■ What is expected
Reproduce the whole listing below without its pictures, exactly as written.

■ Recorded data
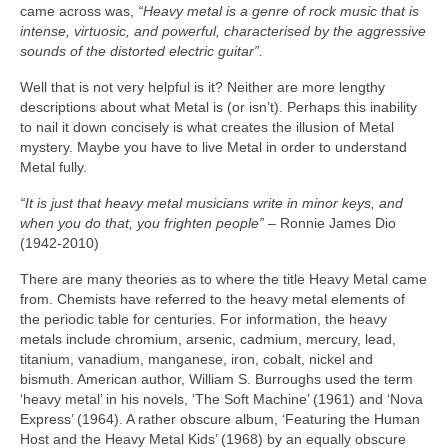
came across was,
“Heavy metal is a genre of rock music that is
intense, virtuosic, and powerful, characterised by the aggressive
sounds of the distorted electric guitar”.
Well that is not very helpful is it? Neither are more lengthy
descriptions about what Metal is (or isn’t). Perhaps this inability
to nail it down concisely is what creates the illusion of Metal
mystery. Maybe you have to live Metal in order to understand
Metal fully.
“It is just that heavy metal musicians write in minor keys, and
when you do that, you frighten people”
– Ronnie James Dio
(1942‑2010)
There are many theories as to where the title Heavy Metal came
from. Chemists have referred to the heavy metal elements of
the periodic table for centuries. For information, the heavy
metals include chromium, arsenic, cadmium, mercury, lead,
titanium, vanadium, manganese, iron, cobalt, nickel and
bismuth. American author, William S. Burroughs used the term
‘heavy metal’ in his novels, ‘The Soft Machine’ (1961) and ‘Nova
Express’ (1964). A rather obscure album, ‘Featuring the Human
Host and the Heavy Metal Kids’ (1968) by an equally obscure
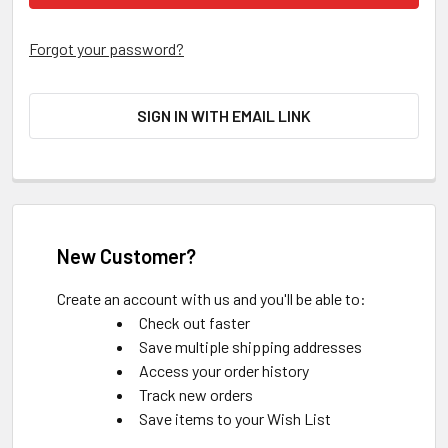
Forgot your password?
SIGN IN WITH EMAIL LINK
New Customer?
Create an account with us and you'll be able to:
Check out faster
Save multiple shipping addresses
Access your order history
Track new orders
Save items to your Wish List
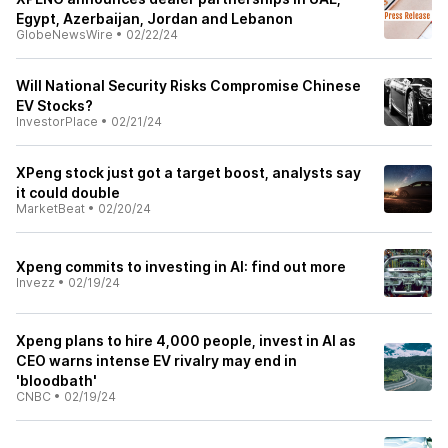
Egypt, Azerbaijan, Jordan and Lebanon
GlobeNewsWire
•
02/22/24
Will National Security Risks Compromise Chinese
EV Stocks?
InvestorPlace
•
02/21/24
XPeng stock just got a target boost, analysts say
it could double
MarketBeat
•
02/20/24
Xpeng commits to investing in AI: find out more
Invezz
•
02/19/24
Xpeng plans to hire 4,000 people, invest in AI as
CEO warns intense EV rivalry may end in
'bloodbath'
CNBC
•
02/19/24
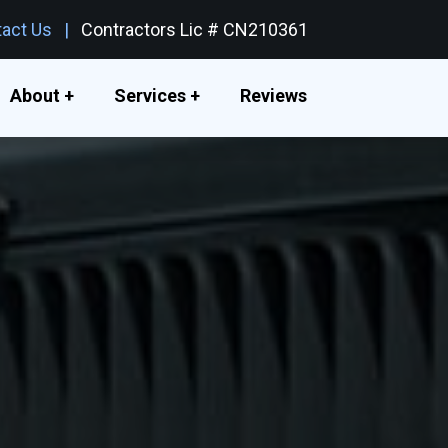
act Us
Contractors Lic # CN210361
About +
Services +
Reviews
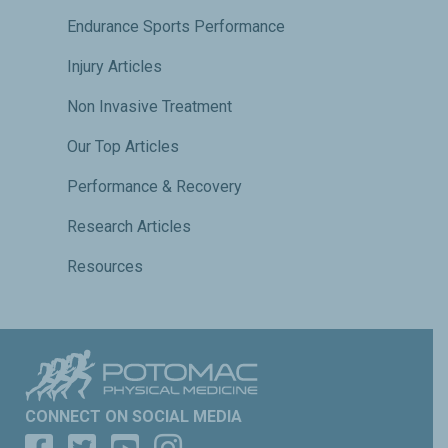
Endurance Sports Performance
Injury Articles
Non Invasive Treatment
Our Top Articles
Performance & Recovery
Research Articles
Resources
CONNECT ON SOCIAL MEDIA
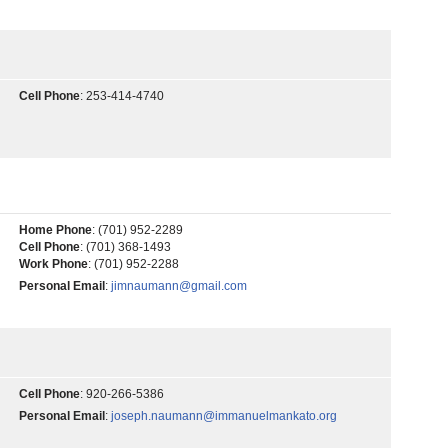
Cell Phone
:
253-414-4740
Home Phone
:
(701) 952-2289
Cell Phone
:
(701) 368-1493
Work Phone
:
(701) 952-2288
Personal Email
:
jimnaumann@gmail.com
Cell Phone
:
920-266-5386
Personal Email
:
joseph.naumann@immanuelmankato.org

■ Output
came across was,
“Heavy metal is a genre of rock music that is
intense, virtuosic, and powerful, characterised by the aggressive
sounds of the distorted electric guitar”.
Well that is not very helpful is it? Neither are more lengthy
descriptions about what Metal is (or isn’t). Perhaps this inability
to nail it down concisely is what creates the illusion of Metal
mystery. Maybe you have to live Metal in order to understand
Metal fully.
“It is just that heavy metal musicians write in minor keys, and
when you do that, you frighten people”
– Ronnie James Dio
(1942‑2010)
There are many theories as to where the title Heavy Metal came
from. Chemists have referred to the heavy metal elements of
the periodic table for centuries. For information, the heavy
metals include chromium, arsenic, cadmium, mercury, lead,
titanium, vanadium, manganese, iron, cobalt, nickel and
bismuth. American author, William S. Burroughs used the term
‘heavy metal’ in his novels, ‘The Soft Machine’ (1961) and ‘Nova
Express’ (1964). A rather obscure album, ‘Featuring the Human
Host and the Heavy Metal Kids’ (1968) by an equally obscure
Forgot your password?
SIGN IN WITH EMAIL LINK
New Customer?
Create an account with us and you'll be able to:
Check out faster
Save multiple shipping addresses
Access your order history
Track new orders
Save items to your Wish List
Egypt, Azerbaijan, Jordan and Lebanon
GlobeNewsWire
•
02/22/24
Will National Security Risks Compromise Chinese
EV Stocks?
InvestorPlace
•
02/21/24
XPeng stock just got a target boost, analysts say
it could double
MarketBeat
•
02/20/24
Xpeng commits to investing in AI: find out more
Invezz
•
02/19/24
Xpeng plans to hire 4,000 people, invest in AI as
CEO warns intense EV rivalry may end in
'bloodbath'
CNBC
•
02/19/24
act Us
Contractors Lic # CN210361
About +
Services +
Reviews
Endurance Sports Performance
Injury Articles
Non Invasive Treatment
Our Top Articles
Performance & Recovery
Research Articles
Resources
CONNECT ON SOCIAL MEDIA
Cell Phone
:
253-414-4740
Home Phone
:
(701) 952-2289
Cell Phone
:
(701) 368-1493
Work Phone
:
(701) 952-2288
Personal Email
:
jimnaumann@gmail.com
Cell Phone
:
920-266-5386
Personal Email
:
joseph.naumann@immanuelmankato.org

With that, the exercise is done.